With its flying-saucer shape and cutesy name, the Dronut aerial drone from Boston’s Cleo Robotics might be the ideal holiday gift. But only if you’ve got $10,000 to spare, and a tough job to do — inside.
The Dronut is a surveillance drone that’s designed to operate indoors, flying through dangerous or hard-to-reach places like air ducts, oil pipelines, or perhaps a booby-trapped building. With its high-definition camera system and 3-D LIDAR laser rangefinder, a Dronut can deliver high-resolution images and video of the places it visits, and even generate detailed digital maps.
“There’s a real need for something that can get into spaces that are dangerous, confined spaces that you wouldn’t want to send people in,” said Cleo Robotics founder Omar Eleryan
A citizen of Canada, Eleryan studied mechanical engineering at the University of Calgary, then spent four years working in the oil industry. His job sometimes required him to don a hazmat suit and inspect underground oil tanks. The experience got him thinking.
Given the grimy conditions of the tanks, a rolling or walking robot didn’t make sense. But a flying robot under remote control could hover over the muck and scan every inch while humans stayed at a safe distance.

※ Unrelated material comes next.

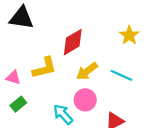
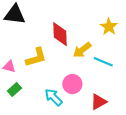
red diamond: (73, 42) -> (60, 34), turned -60
yellow arrow: (87, 71) -> (82, 50), moved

In 2016, Eleryan joined forces with software engineer and fellow Canadian Simon Czarnota to begin designing their drone. They launched Cleo Robotics in 2018, and the company was chosen to participate in a business accelerator program run by Boston-based nonprofit MassChallenge. The experience persuaded Eleryan and Czarnota to move the company to Boston.

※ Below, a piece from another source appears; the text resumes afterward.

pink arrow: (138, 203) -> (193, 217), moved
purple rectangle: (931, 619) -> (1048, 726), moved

“Boston is the robotics hub, not just for the US but I think the world,” said Eleryan.
Cleo employs fewer than 10 people, according to Eleryan, and has raised about $1 million so far from angel investors.
The Dronut resembles a flying saucer, but not because its builders love 1950s sci-fi movies. They say the design makes it tougher and safer. Most surveillance drones are quadcopters, kept aloft by four whirling sets of exposed rotor blades. But that makes the drones too large to fit into many small spaces, like pipes or heating ducts. Also, the whirling blades can easily collide with nearby objects, causing a crash. Or they can injure people.
The Dronut has just two rotors, but they’re mounted on a single axle that runs through the center of the drone. The blades are completely surrounded by a hard carbon-fiber casing. This is called a “ducted fan” design. Engineers have been tinkering with the idea since at least the 1950s, when the US military tested a ducted-fan hovercraft for soldiers.
But ducted fans are difficult to steer. Cleo has solved this problem with vanes attached to small actuators. These vanes extend or retract, aiming the stream of air blasting from the underside of the drone. A nudge on the joystick makes the Dronut move left or right, up or down. Or the drone can rotate so its front-mounted cameras and LIDAR laser sensors can scan an entire room, or the inside of an oil pipeline. The Dronut’s removable battery pack can keep it aloft for up to 15 minutes at a time.
This drone doesn’t produce a droning sound. It’s more like a scream, as the dual propellers rip through the air. Eleryan admits that in its current form, the Dronut is far too loud for use near people. He says Cleo engineers are hard at work on a new version designed to generate less noise.
The indoor drone market isn’t exactly crowded, but a handful of companies are making a play. For instance, Corvus Robotics of Boston has developed a fully autonomous drone system for use in warehouses. A fleet of camera-equipped Corvus drones can patrol the aisles of a warehouse, scanning the shelves and keeping track of inventory.
The Corvus system won’t use human pilots; the drones find their own way, then automatically land at docking stations. They recharge their batteries, upload inventory data to the warehouse computer system, and take off again.
By contrast, the Dronut is controlled by a human using a smartphone connected to a controller similar to those used for video games. To explore the inside of a power-plant boiler or an oil refinery still requires the human touch.
Since launching sales in November, Cleo has signed about a dozen clients. One of them, Jaap de Vries, vice president of innovation science and technology at Rhode Island-based insurance company FM Global, is testing the drone as a tool for conducting safety inspections in complex industrial facilities.
“We’re kind of exploring if we can have a simple technology go in, take all the hazard away for our people, and still get our people the data that they need,” said de Vries.
So far, he’s been impressed by the ducted-fan design that keeps the drone’s spinning blades out of harm’s way. “It can really bounce off walls and be very stable,” he said. “They don’t have to worry about getting stuck so much.”
Lian Jye Su, a Singapore-based robotics analyst for the US firm ABI Research, said that indoor drones presently comprise no more than 2 percent of the overall drone market. “But with the right solution like Cleo Robotics and Corvus Robotics,” Su added, “the market can potentially double or triple to 5 percent in the next five years.”
Eleryan said there are construction companies that want to use the Dronut to capture video of ongoing projects, and demolition companies interested in surveying structures before tearing them down.
“We’re getting customers across the world,” Eleryan said. “There’s some applications that we never thought of before.”